K. Kılıçdaroğlu, "rüşvet" ve "büyükelçi" tayini meselesini sık hatırlatır. Muhalefetin her tenkidine cevap veriliyor ama "Rüşvet aldıkları" belgelendiği söylenen iki büyükelçi ve bu İngiliz tefecilere borçlanma mevzusuna hiçbir surette cevap verilmiyor. Sükût ikrardan gelir mi desek!...

"Sözde Cumhurbaşkanı" sözü K. Kılıçdaroğlu'nun ağzından çıkar çıkmaz, Saray yârânı hemen ses yükseltti. "Sen nasıl bizim 'seçilmiş' cumhurbaşkanımıza 'sahte' der gibi 'sözde' dersin!" saldırısı peş peşe geldi. Reis ne diyecek diye herkes gibi ben de merakla bekledim. Altta kalmamalıydı, daha ağır bir sıfat kullanmalıydı.

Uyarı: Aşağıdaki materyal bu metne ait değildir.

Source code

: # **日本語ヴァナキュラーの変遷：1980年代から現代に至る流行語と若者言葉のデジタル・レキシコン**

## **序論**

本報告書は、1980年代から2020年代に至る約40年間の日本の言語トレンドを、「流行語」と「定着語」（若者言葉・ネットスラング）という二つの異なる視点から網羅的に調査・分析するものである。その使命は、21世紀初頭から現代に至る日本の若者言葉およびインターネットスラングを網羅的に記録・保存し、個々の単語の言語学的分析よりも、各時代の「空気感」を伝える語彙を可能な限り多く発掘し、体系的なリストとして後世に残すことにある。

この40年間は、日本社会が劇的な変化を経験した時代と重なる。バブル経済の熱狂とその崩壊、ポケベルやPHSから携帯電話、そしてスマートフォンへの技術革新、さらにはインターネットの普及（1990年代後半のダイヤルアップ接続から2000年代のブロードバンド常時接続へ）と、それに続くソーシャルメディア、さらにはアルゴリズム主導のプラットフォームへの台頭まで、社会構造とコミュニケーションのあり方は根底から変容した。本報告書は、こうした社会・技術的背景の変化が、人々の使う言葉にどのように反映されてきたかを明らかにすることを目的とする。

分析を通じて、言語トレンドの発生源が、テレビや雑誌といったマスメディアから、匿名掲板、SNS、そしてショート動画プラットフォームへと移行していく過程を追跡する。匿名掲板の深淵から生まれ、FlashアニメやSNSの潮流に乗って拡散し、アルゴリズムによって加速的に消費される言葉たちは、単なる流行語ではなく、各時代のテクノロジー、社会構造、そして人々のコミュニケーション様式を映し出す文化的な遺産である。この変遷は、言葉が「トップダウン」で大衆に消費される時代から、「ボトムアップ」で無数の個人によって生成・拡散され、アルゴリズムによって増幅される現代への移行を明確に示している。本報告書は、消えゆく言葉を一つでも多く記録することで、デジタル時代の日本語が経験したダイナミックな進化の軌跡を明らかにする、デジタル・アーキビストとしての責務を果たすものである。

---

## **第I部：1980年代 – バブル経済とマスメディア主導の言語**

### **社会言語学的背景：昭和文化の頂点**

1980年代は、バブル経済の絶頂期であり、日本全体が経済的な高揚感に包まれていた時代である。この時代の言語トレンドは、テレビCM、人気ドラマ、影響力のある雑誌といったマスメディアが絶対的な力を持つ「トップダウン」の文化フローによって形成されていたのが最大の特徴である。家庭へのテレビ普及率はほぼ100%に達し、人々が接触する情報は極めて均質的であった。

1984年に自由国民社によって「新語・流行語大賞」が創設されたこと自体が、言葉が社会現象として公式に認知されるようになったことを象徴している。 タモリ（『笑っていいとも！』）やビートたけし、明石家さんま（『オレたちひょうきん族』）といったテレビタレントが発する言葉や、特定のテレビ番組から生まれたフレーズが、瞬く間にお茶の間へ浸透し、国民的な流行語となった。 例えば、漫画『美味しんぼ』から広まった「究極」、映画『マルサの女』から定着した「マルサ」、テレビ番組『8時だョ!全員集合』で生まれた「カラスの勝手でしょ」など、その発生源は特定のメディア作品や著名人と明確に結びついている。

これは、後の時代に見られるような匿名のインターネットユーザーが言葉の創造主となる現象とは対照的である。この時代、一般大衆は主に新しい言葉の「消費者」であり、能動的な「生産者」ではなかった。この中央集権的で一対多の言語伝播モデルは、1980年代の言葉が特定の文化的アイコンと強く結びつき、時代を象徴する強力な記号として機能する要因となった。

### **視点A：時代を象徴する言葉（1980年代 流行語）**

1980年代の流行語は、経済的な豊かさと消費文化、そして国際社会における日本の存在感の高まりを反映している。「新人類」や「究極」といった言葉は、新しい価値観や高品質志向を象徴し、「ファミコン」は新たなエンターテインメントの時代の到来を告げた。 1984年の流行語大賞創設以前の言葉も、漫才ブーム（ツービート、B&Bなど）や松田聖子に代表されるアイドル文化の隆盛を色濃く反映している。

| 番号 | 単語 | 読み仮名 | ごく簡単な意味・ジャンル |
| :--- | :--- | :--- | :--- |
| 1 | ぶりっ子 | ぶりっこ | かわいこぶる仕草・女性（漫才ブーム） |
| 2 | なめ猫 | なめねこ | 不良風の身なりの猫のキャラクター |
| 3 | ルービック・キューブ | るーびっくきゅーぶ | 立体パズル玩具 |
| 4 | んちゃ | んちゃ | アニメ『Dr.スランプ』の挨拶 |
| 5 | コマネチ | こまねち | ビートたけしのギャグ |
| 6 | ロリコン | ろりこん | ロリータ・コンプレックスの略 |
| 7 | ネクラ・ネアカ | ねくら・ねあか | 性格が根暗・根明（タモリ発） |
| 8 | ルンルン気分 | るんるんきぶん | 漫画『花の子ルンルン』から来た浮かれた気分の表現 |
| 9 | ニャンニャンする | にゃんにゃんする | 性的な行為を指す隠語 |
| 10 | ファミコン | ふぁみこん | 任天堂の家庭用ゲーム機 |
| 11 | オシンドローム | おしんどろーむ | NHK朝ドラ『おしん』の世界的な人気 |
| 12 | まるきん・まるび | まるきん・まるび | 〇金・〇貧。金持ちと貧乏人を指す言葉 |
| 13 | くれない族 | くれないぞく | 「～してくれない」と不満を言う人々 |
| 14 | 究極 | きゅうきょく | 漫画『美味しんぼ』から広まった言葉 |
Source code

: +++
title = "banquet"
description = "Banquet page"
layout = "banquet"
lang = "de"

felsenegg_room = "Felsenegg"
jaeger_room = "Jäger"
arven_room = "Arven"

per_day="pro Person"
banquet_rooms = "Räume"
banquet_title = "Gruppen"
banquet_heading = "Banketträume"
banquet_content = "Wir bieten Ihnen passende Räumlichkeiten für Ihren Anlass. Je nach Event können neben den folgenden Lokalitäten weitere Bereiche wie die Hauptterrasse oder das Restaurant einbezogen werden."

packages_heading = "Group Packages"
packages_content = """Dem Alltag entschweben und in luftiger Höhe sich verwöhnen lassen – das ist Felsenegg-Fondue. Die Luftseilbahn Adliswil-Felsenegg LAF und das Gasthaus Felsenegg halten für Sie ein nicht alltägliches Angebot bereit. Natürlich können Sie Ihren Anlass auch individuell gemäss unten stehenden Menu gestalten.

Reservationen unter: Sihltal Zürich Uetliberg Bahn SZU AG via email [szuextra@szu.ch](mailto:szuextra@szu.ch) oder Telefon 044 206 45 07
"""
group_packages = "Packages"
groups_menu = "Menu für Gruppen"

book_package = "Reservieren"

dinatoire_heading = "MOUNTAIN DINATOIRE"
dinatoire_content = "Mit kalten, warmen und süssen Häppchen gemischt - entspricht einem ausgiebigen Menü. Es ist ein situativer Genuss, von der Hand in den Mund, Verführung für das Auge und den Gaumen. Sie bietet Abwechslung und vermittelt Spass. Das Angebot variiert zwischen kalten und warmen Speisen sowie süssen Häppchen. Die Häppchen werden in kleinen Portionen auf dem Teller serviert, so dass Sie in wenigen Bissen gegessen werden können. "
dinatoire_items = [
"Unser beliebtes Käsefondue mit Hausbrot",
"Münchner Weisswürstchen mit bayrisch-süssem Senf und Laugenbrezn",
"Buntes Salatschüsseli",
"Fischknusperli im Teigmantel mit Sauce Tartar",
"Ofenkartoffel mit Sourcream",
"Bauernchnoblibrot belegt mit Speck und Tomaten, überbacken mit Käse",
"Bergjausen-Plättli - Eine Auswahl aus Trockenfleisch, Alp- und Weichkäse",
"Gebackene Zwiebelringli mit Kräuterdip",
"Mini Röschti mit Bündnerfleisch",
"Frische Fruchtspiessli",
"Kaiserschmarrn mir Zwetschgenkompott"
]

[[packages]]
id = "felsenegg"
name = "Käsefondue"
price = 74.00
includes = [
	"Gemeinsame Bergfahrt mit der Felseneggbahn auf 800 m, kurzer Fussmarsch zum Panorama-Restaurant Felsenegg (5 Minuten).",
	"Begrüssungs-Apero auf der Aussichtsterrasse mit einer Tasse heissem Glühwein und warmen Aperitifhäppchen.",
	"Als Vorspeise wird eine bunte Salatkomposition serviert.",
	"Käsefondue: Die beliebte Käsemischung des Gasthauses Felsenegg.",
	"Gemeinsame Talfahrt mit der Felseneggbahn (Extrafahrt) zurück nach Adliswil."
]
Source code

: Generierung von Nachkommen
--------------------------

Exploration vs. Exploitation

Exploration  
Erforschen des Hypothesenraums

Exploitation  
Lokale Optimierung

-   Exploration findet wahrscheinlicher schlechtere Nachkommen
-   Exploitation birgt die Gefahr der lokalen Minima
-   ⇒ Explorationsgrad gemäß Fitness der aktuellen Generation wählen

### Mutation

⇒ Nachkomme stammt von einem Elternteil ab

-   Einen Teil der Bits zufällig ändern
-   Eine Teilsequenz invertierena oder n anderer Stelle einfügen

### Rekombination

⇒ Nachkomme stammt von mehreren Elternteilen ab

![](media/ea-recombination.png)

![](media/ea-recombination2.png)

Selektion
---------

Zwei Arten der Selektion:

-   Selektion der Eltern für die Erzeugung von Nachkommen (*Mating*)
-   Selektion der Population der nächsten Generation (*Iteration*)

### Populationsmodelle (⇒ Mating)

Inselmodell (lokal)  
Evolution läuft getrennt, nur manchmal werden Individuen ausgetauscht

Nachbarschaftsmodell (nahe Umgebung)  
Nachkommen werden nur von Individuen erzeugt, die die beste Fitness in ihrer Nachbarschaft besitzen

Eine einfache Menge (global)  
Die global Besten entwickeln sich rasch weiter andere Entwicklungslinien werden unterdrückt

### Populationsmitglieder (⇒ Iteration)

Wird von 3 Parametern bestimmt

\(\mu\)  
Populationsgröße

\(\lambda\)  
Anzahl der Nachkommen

Reis'in cevabına geleceğim.

Geçmişte, Cavit Çağlar, yakında kaybettiğimiz Mesut Yılmaz'a "yav..k" demiş ve mahkemelik olmuşlardı. C. Çağlar'a para cezası verilmiş, bu ceza C. Çağlar'a sorulunca, "Parayla değil mi? Yine derim!" sözünü etmişti.

24 Şubat 2016'da TBM'de bir tartışmada da kullanıldı bu kelime. Ak Parti milletvekili, CHP grup Başkanvekili için "yav..k" dedi. Bir başka CHP milletvekili, Ak Partili'ye "pez....ek" diyerek karşılık verdi.

Kavgacılar üstte çıkmak için daha daha ağır sözlerle birbirlerine saldırırlar.

Ben de Kasımpaşalı Reis'ten "sözde"yi bastıracak sözler bekledim. O, K. Kılıçdaroğlu'nün "sözde"sini katmerledi önce. "Sözde Genel Başkan" dedikten sonra, dört kere daha "sözde" kelimesini kullandı. Sonraki sözü ise "çukur"du. "Bu çukur zihniyet" dedi.

"Çukur"u, Necip Fazıl, N. Hikmet Ran için kullanmış "Sana alçak bile diyemem, zira alçağın da bir irtifaı var. Sen olsan olsan çukursun, çukur!" demişti.

N. Fazıl'ı en iyi bilecek olan Saray yârânıdır. Başdanışmanlar, "çukur"u konuşma metnine özellikle yerleştirmişler; "Sizin zihniyetiniz 'alçak'ın da ötesinde." demek istemişlerdir.

"Sözde" savaşları "çukur"da bitmeyeceğe benzer.